**Given request**. Reproduce the text lines of every row below word for word, leaving the pictures out of your answer.

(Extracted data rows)

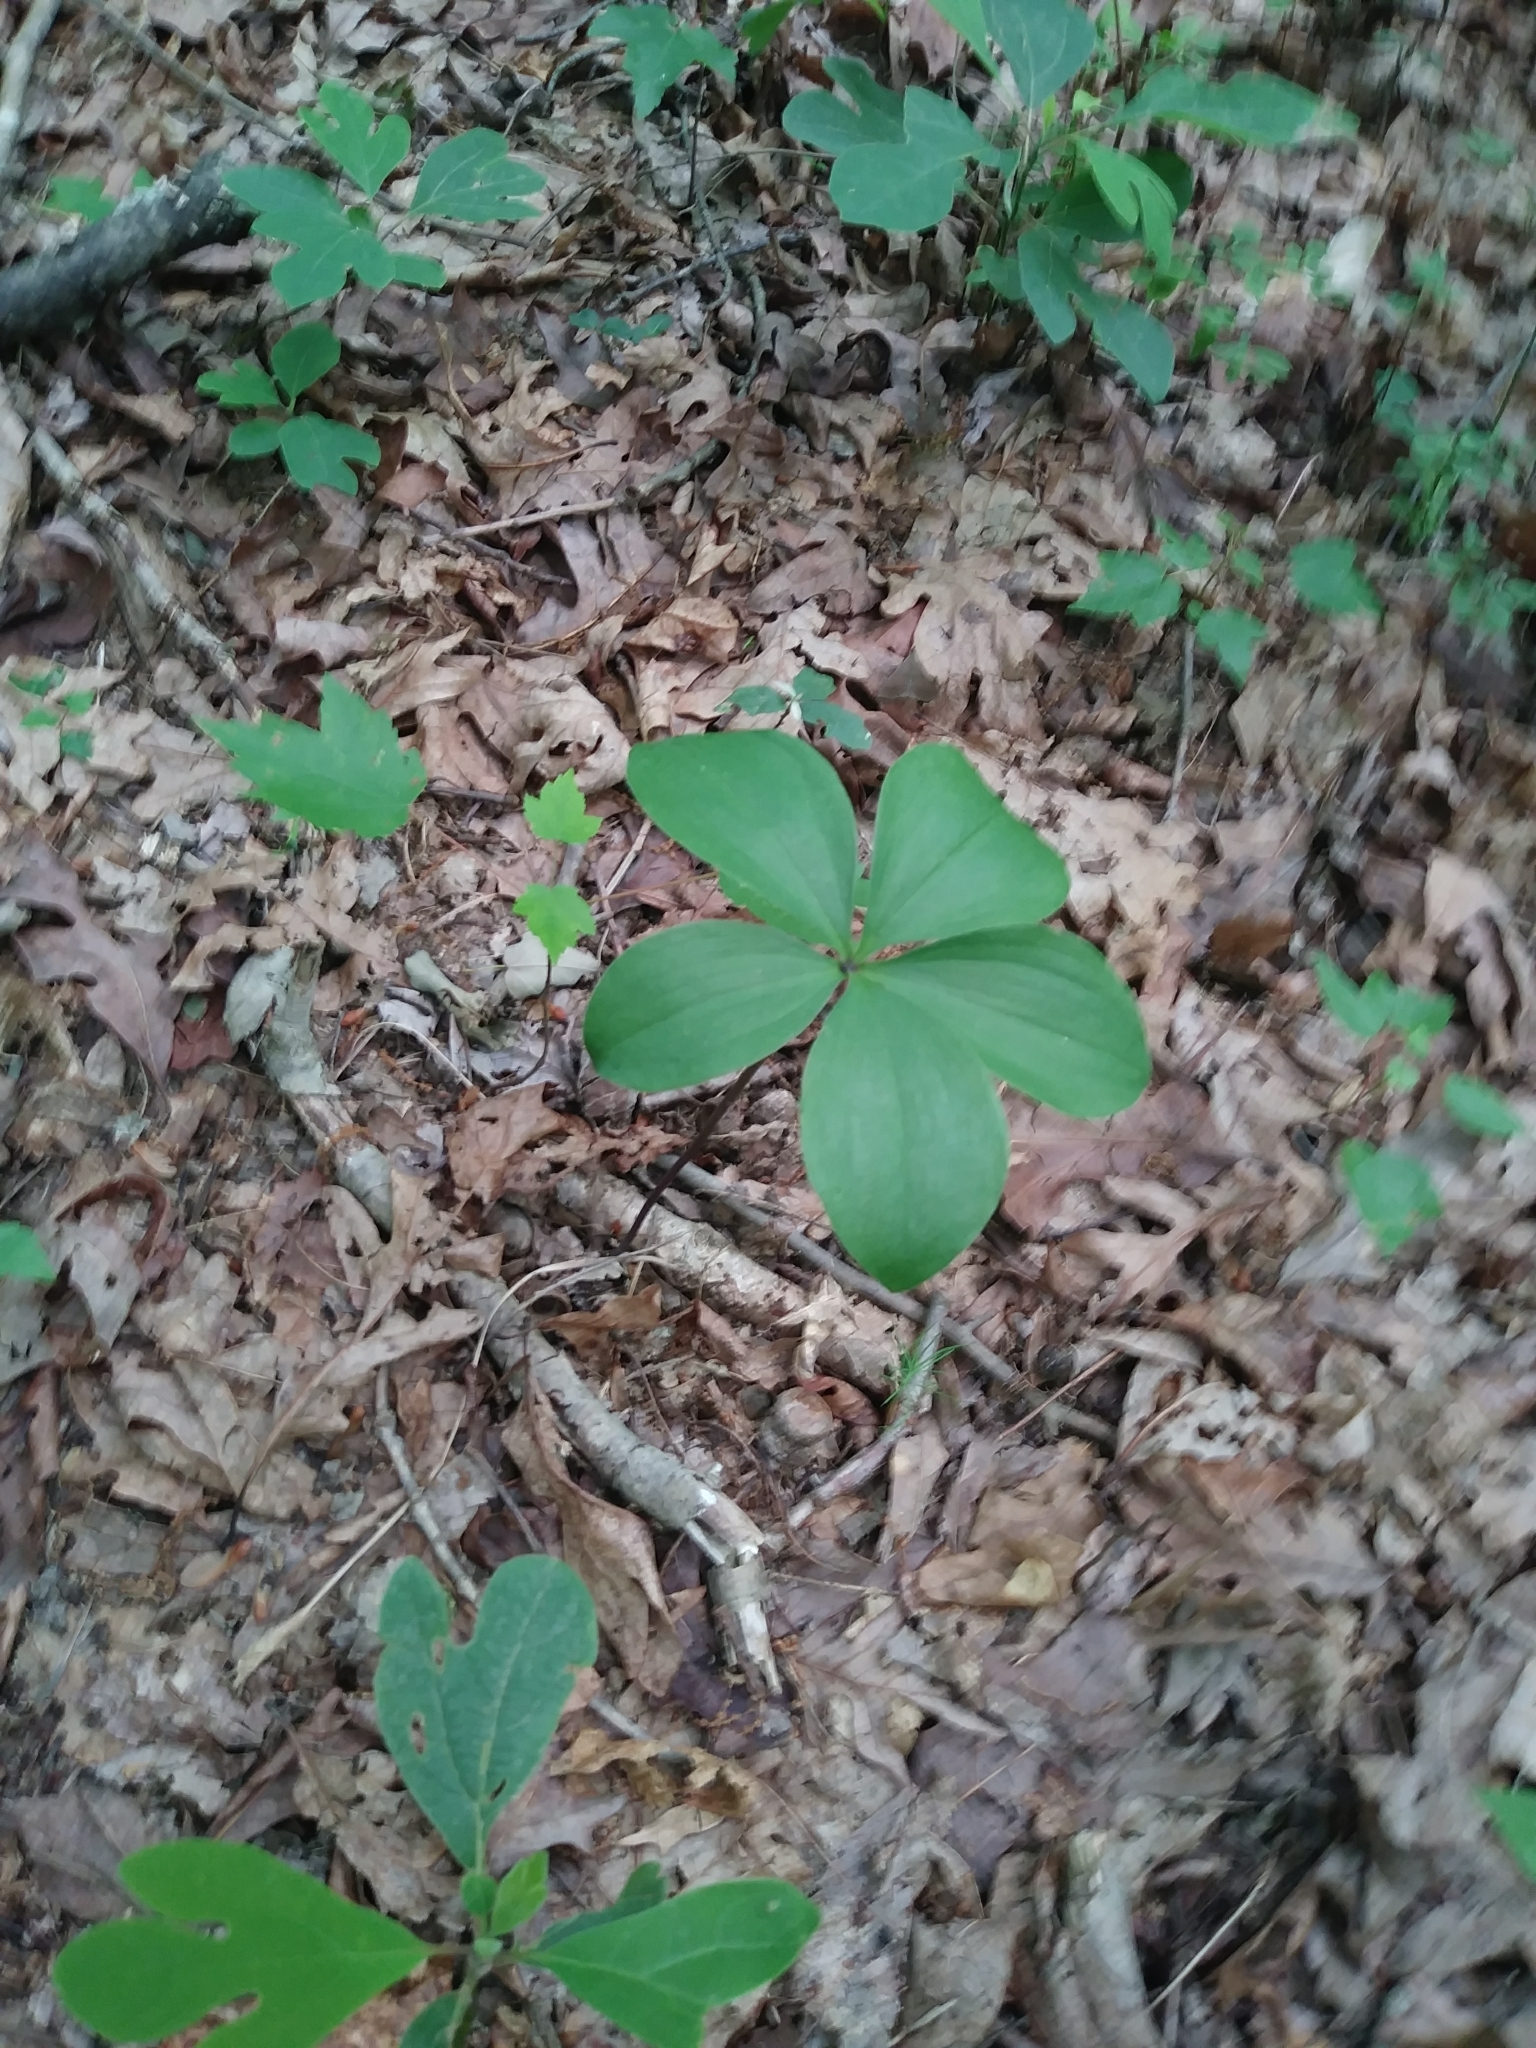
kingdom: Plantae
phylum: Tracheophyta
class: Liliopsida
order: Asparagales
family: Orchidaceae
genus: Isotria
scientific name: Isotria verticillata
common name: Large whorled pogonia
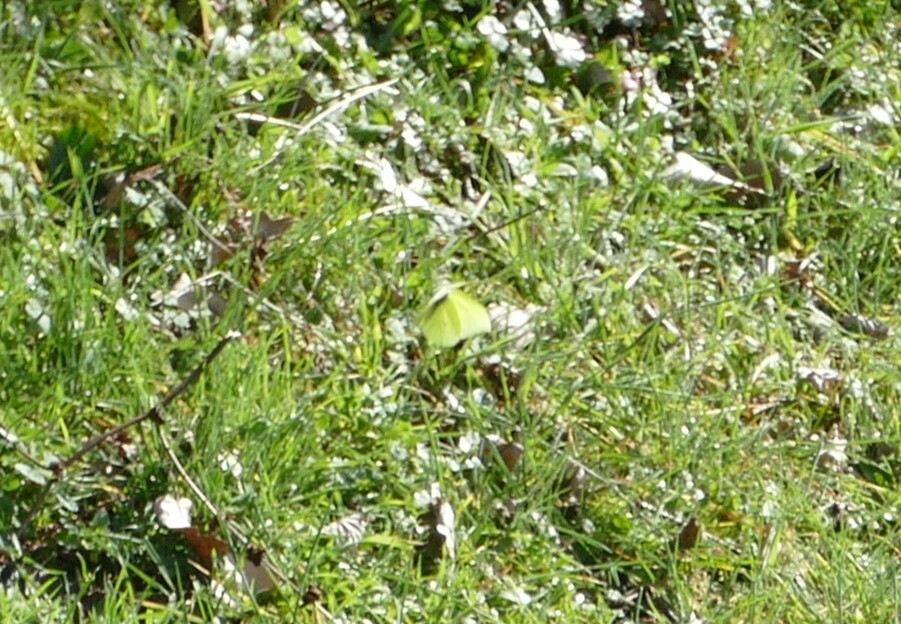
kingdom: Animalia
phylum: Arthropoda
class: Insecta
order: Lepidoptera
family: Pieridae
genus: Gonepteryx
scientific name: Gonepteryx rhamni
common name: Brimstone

**The output**.
kingdom: Plantae
phylum: Tracheophyta
class: Liliopsida
order: Asparagales
family: Orchidaceae
genus: Isotria
scientific name: Isotria verticillata
common name: Large whorled pogonia
kingdom: Animalia
phylum: Arthropoda
class: Insecta
order: Lepidoptera
family: Pieridae
genus: Gonepteryx
scientific name: Gonepteryx rhamni
common name: Brimstone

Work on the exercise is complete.